A spokesman for the Fayette County Sheriff’s Department said last Tuesday that the dead man was Adolph Stubbs, 29, of Baychester, and announced that two men, one from the Bronx, had been arrested and charged in the murder.

The spokesman, Major Bruce Jordan, said that Stubbs had been shot to death and placed in the 1999 Ford Expedition, which his killers then set on fire.

Jordan identified the suspects as a Bronx man, Jed Brettschneider, 23, and Glenn Simon Hamilton, 33, a citizen of Jamaica who lives in Georgia.

Stubbs, a Jamaican-born security guard who lived near Pelham Bay at 10011 Erdman Pl., had no known criminal history, a spokeswoman for the Bronx District Attorney’s Office said.

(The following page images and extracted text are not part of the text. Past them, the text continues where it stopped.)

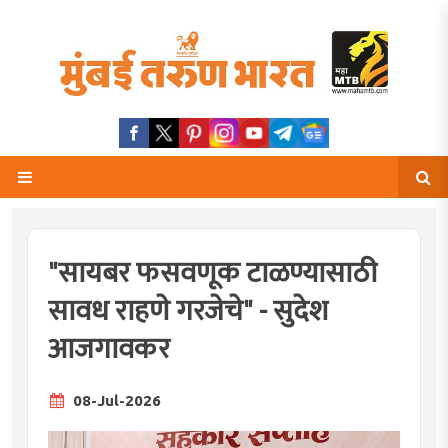
"सायबर फसवणूक टाळण्यासाठी
सावध राहणे गरजेचे" - सुदेश
आजगावकर
08-Jul-2026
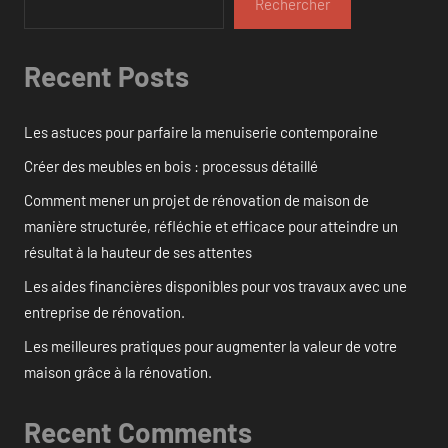
Rechercher
Recent Posts
Les astuces pour parfaire la menuiserie contemporaine
Créer des meubles en bois : processus détaillé
Comment mener un projet de rénovation de maison de
manière structurée, réfléchie et efficace pour atteindre un
résultat à la hauteur de ses attentes
Les aides financières disponibles pour vos travaux avec une
entreprise de rénovation.
Les meilleures pratiques pour augmenter la valeur de votre
maison grâce à la rénovation.
Recent Comments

But Fayette County authorities said they believed Stubbs had been involved in a multi-state drug conspiracy to sell 300 pounds of marijuana smuggled from Mexico through San Diego. Jordan said Stubbs was shot in a dispute over whether the drugs would be sold in Atlanta or New York City.

The Fayette County sheriffs’ office did not know for certain that the dead man was Stubbs until two weeks ago, after four deputies traveled to the Bronx to identify and look for a mysterious suspect in Stubbs’ killing, known only as "Dread."

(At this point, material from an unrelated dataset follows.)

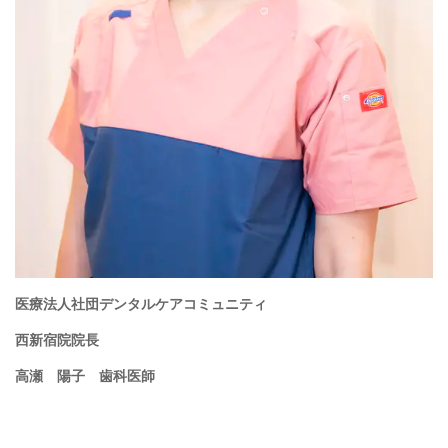
医療法人社団デンタルケアコミュニティ
西新宿院院長
高瀬 陽子 歯科医師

When they found the body in the "completely burned-out shell" of the vehicle on March 31, any clues to Stubbs’ identity had been reduced to ashes with the exception of some gold jewelry recovered from the body.

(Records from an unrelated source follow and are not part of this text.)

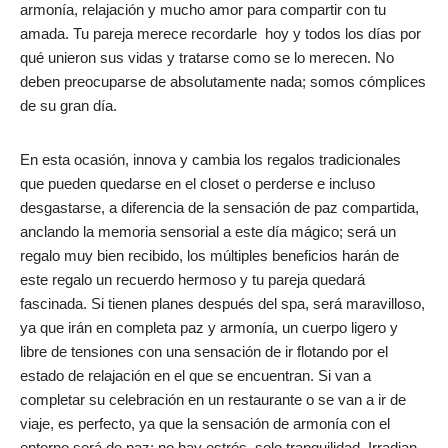
armonía, relajación y mucho amor para compartir con tu
amada. Tu pareja merece recordarle hoy y todos los días por
qué unieron sus vidas y tratarse como se lo merecen. No
deben preocuparse de absolutamente nada; somos cómplices
de su gran día.
En esta ocasión, innova y cambia los regalos tradicionales
que pueden quedarse en el closet o perderse e incluso
desgastarse, a diferencia de la sensación de paz compartida,
anclando la memoria sensorial a este día mágico; será un
regalo muy bien recibido, los múltiples beneficios harán de
este regalo un recuerdo hermoso y tu pareja quedará
fascinada. Si tienen planes después del spa, será maravilloso,
ya que irán en completa paz y armonía, un cuerpo ligero y
libre de tensiones con una sensación de ir flotando por el
estado de relajación en el que se encuentran. Si van a
completar su celebración en un restaurante o se van a ir de
viaje, es perfecto, ya que la sensación de armonía con el
entorno será de paz; no hay estrés, solo tranquilidad. Irradian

The man in the scorched vehicle had clearly been shot once through the head, but was so badly burned he could not be identified, Jordan said. Investigators though he might be Stubbs after they found his luggage at a nearby motel.

Jordan said the Georgia investigators traveled twice to the Bronx and located Stubbs’ girlfriend during one of the trips. He said the woman, who he would not identify, recognized the gold jewelry found on the burned body. She was also interrogated about Stubbs’ activities.

"That was to determine exactly why Stubbs had undertaken his trip to Georgia," Jordan said. "It led us to believe that the murder was drug-related. I don’t really want to go into the details and put her life in danger."

After the New York investigation, Jordan said he released a composite sketch of the man known as "Dread" who investigators wanted to question. He said that Dread was from the Bronx but had been seen in Atlanta with Jamaicans around the time of the killing.

Jordan said investigators discovered that "Dread" was Brettschneider. New York City Police arrested Brettschneider in the Bronx on April 26, and turned him over to authorities in Dutchess County, where he was wanted for jumping bail on felony counterfeiting charges, said Gary Mazzacano, senior investigator with the New York State Police.

"Since he was arrested in New York State, we have first shot at him, before we ship him out to Georgia," Mazzacano said.

The murder investigation concluded last Monday with the arrest of the second suspect, Hamilton. Jordan said Hamilton was taken into custody after officers found him sitting in a van in front of the Fayetteville Police Station. The station is a few blocks away from the Fayette County Sheriff’s Department. Jordan said Hamilton was waiting for friends who were visiting Dennis Wilson, a third suspect in the case, at the county jail.

"He thought we didn’t know what he looked like," Jordan said.

Jordan added that another suspected accomplice, Paul Hylton, of College Park, Ga., may have fled to Jamaica.